** Opening Data for analysis block **
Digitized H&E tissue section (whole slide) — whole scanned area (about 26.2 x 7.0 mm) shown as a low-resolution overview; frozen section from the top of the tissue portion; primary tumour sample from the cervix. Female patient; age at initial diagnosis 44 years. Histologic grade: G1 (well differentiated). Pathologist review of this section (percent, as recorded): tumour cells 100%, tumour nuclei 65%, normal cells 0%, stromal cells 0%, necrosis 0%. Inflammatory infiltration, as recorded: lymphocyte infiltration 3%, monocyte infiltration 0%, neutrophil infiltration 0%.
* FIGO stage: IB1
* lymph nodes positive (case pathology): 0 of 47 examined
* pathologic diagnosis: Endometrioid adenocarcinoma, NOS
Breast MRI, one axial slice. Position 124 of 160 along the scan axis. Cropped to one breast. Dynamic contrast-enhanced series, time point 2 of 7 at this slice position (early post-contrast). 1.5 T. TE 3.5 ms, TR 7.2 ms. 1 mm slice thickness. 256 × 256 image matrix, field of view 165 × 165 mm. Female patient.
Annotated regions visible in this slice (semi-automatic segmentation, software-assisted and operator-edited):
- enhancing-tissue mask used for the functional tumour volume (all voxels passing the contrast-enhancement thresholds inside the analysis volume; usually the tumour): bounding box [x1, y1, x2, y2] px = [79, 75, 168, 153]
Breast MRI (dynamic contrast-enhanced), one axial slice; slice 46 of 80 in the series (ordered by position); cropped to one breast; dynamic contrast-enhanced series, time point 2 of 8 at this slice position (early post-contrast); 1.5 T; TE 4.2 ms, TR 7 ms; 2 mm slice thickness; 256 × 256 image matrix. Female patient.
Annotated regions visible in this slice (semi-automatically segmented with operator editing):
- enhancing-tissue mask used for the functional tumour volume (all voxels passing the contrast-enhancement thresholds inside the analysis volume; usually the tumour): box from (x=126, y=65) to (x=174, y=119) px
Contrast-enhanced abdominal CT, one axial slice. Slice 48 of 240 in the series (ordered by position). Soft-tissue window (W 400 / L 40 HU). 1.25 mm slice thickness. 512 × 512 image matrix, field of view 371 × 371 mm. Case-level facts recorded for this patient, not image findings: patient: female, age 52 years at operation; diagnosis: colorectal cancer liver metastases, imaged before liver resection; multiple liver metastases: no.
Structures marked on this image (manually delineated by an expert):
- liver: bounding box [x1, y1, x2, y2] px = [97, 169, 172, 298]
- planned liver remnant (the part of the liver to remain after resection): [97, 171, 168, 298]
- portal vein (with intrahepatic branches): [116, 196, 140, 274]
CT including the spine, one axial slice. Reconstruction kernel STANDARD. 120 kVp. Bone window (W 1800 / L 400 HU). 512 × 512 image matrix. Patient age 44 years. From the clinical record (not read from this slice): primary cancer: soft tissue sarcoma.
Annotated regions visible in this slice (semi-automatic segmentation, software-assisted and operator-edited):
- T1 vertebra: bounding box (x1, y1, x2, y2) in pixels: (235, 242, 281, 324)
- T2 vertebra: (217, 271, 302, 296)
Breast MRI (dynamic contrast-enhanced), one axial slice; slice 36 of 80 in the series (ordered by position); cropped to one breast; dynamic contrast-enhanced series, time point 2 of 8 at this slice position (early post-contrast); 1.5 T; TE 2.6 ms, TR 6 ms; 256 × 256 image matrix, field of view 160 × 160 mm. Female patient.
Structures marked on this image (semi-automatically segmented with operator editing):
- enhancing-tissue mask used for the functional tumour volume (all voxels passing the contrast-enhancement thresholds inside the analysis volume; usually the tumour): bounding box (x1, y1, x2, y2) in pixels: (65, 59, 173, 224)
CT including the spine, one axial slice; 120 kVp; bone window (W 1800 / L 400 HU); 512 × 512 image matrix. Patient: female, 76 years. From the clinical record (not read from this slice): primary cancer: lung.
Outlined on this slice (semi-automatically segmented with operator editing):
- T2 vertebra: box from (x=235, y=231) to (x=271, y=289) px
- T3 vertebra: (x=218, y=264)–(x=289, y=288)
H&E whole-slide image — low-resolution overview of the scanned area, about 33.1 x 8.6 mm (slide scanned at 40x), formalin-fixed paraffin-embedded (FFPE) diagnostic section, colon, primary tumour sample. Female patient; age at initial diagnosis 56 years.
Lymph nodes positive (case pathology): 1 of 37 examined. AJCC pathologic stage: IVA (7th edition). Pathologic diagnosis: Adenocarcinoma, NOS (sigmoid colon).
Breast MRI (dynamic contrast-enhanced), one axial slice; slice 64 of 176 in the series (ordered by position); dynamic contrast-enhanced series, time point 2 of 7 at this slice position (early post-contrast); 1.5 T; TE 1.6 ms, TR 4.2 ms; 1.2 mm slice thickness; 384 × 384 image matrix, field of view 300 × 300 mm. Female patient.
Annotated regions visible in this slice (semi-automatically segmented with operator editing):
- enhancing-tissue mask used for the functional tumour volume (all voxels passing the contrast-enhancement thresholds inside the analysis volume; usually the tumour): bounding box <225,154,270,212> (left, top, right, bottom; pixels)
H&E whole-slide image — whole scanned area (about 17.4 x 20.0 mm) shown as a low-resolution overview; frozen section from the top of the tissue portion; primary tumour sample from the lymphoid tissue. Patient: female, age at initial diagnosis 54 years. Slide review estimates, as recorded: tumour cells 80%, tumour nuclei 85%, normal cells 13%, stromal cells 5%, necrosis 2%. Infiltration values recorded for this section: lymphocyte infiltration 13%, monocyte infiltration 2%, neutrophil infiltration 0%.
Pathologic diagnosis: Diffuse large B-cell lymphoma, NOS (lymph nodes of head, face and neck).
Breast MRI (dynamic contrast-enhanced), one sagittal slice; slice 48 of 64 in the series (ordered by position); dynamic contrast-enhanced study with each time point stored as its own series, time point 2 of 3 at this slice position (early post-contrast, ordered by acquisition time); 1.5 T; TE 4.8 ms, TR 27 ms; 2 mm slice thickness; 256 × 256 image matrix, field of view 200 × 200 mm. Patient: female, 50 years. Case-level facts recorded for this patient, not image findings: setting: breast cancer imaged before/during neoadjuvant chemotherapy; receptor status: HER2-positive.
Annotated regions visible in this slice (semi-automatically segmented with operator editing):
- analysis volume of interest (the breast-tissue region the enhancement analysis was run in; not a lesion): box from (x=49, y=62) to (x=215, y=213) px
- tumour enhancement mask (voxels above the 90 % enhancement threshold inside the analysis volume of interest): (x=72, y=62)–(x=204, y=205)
** Closing Data for analysis block **
#### What the task requires
So that nothing differs from the original, transcribe all of the records above.

#### Finished exercise
Digitized H&E tissue section (whole slide) — whole scanned area (about 26.2 x 7.0 mm) shown as a low-resolution overview; frozen section from the top of the tissue portion; primary tumour sample from the cervix. Female patient; age at initial diagnosis 44 years. Histologic grade: G1 (well differentiated). Pathologist review of this section (percent, as recorded): tumour cells 100%, tumour nuclei 65%, normal cells 0%, stromal cells 0%, necrosis 0%. Inflammatory infiltration, as recorded: lymphocyte infiltration 3%, monocyte infiltration 0%, neutrophil infiltration 0%.
* FIGO stage: IB1
* lymph nodes positive (case pathology): 0 of 47 examined
* pathologic diagnosis: Endometrioid adenocarcinoma, NOS
Breast MRI, one axial slice. Position 124 of 160 along the scan axis. Cropped to one breast. Dynamic contrast-enhanced series, time point 2 of 7 at this slice position (early post-contrast). 1.5 T. TE 3.5 ms, TR 7.2 ms. 1 mm slice thickness. 256 × 256 image matrix, field of view 165 × 165 mm. Female patient.
Annotated regions visible in this slice (semi-automatic segmentation, software-assisted and operator-edited):
- enhancing-tissue mask used for the functional tumour volume (all voxels passing the contrast-enhancement thresholds inside the analysis volume; usually the tumour): bounding box [x1, y1, x2, y2] px = [79, 75, 168, 153]
Breast MRI (dynamic contrast-enhanced), one axial slice; slice 46 of 80 in the series (ordered by position); cropped to one breast; dynamic contrast-enhanced series, time point 2 of 8 at this slice position (early post-contrast); 1.5 T; TE 4.2 ms, TR 7 ms; 2 mm slice thickness; 256 × 256 image matrix. Female patient.
Annotated regions visible in this slice (semi-automatically segmented with operator editing):
- enhancing-tissue mask used for the functional tumour volume (all voxels passing the contrast-enhancement thresholds inside the analysis volume; usually the tumour): box from (x=126, y=65) to (x=174, y=119) px
Contrast-enhanced abdominal CT, one axial slice. Slice 48 of 240 in the series (ordered by position). Soft-tissue window (W 400 / L 40 HU). 1.25 mm slice thickness. 512 × 512 image matrix, field of view 371 × 371 mm. Case-level facts recorded for this patient, not image findings: patient: female, age 52 years at operation; diagnosis: colorectal cancer liver metastases, imaged before liver resection; multiple liver metastases: no.
Structures marked on this image (manually delineated by an expert):
- liver: bounding box [x1, y1, x2, y2] px = [97, 169, 172, 298]
- planned liver remnant (the part of the liver to remain after resection): [97, 171, 168, 298]
- portal vein (with intrahepatic branches): [116, 196, 140, 274]
CT including the spine, one axial slice. Reconstruction kernel STANDARD. 120 kVp. Bone window (W 1800 / L 400 HU). 512 × 512 image matrix. Patient age 44 years. From the clinical record (not read from this slice): primary cancer: soft tissue sarcoma.
Annotated regions visible in this slice (semi-automatic segmentation, software-assisted and operator-edited):
- T1 vertebra: bounding box (x1, y1, x2, y2) in pixels: (235, 242, 281, 324)
- T2 vertebra: (217, 271, 302, 296)
Breast MRI (dynamic contrast-enhanced), one axial slice; slice 36 of 80 in the series (ordered by position); cropped to one breast; dynamic contrast-enhanced series, time point 2 of 8 at this slice position (early post-contrast); 1.5 T; TE 2.6 ms, TR 6 ms; 256 × 256 image matrix, field of view 160 × 160 mm. Female patient.
Structures marked on this image (semi-automatically segmented with operator editing):
- enhancing-tissue mask used for the functional tumour volume (all voxels passing the contrast-enhancement thresholds inside the analysis volume; usually the tumour): bounding box (x1, y1, x2, y2) in pixels: (65, 59, 173, 224)
CT including the spine, one axial slice; 120 kVp; bone window (W 1800 / L 400 HU); 512 × 512 image matrix. Patient: female, 76 years. From the clinical record (not read from this slice): primary cancer: lung.
Outlined on this slice (semi-automatically segmented with operator editing):
- T2 vertebra: box from (x=235, y=231) to (x=271, y=289) px
- T3 vertebra: (x=218, y=264)–(x=289, y=288)
H&E whole-slide image — low-resolution overview of the scanned area, about 33.1 x 8.6 mm (slide scanned at 40x), formalin-fixed paraffin-embedded (FFPE) diagnostic section, colon, primary tumour sample. Female patient; age at initial diagnosis 56 years.
Lymph nodes positive (case pathology): 1 of 37 examined. AJCC pathologic stage: IVA (7th edition). Pathologic diagnosis: Adenocarcinoma, NOS (sigmoid colon).
Breast MRI (dynamic contrast-enhanced), one axial slice; slice 64 of 176 in the series (ordered by position); dynamic contrast-enhanced series, time point 2 of 7 at this slice position (early post-contrast); 1.5 T; TE 1.6 ms, TR 4.2 ms; 1.2 mm slice thickness; 384 × 384 image matrix, field of view 300 × 300 mm. Female patient.
Annotated regions visible in this slice (semi-automatically segmented with operator editing):
- enhancing-tissue mask used for the functional tumour volume (all voxels passing the contrast-enhancement thresholds inside the analysis volume; usually the tumour): bounding box <225,154,270,212> (left, top, right, bottom; pixels)
H&E whole-slide image — whole scanned area (about 17.4 x 20.0 mm) shown as a low-resolution overview; frozen section from the top of the tissue portion; primary tumour sample from the lymphoid tissue. Patient: female, age at initial diagnosis 54 years. Slide review estimates, as recorded: tumour cells 80%, tumour nuclei 85%, normal cells 13%, stromal cells 5%, necrosis 2%. Infiltration values recorded for this section: lymphocyte infiltration 13%, monocyte infiltration 2%, neutrophil infiltration 0%.
Pathologic diagnosis: Diffuse large B-cell lymphoma, NOS (lymph nodes of head, face and neck).
Breast MRI (dynamic contrast-enhanced), one sagittal slice; slice 48 of 64 in the series (ordered by position); dynamic contrast-enhanced study with each time point stored as its own series, time point 2 of 3 at this slice position (early post-contrast, ordered by acquisition time); 1.5 T; TE 4.8 ms, TR 27 ms; 2 mm slice thickness; 256 × 256 image matrix, field of view 200 × 200 mm. Patient: female, 50 years. Case-level facts recorded for this patient, not image findings: setting: breast cancer imaged before/during neoadjuvant chemotherapy; receptor status: HER2-positive.
Annotated regions visible in this slice (semi-automatically segmented with operator editing):
- analysis volume of interest (the breast-tissue region the enhancement analysis was run in; not a lesion): box from (x=49, y=62) to (x=215, y=213) px
- tumour enhancement mask (voxels above the 90 % enhancement threshold inside the analysis volume of interest): (x=72, y=62)–(x=204, y=205)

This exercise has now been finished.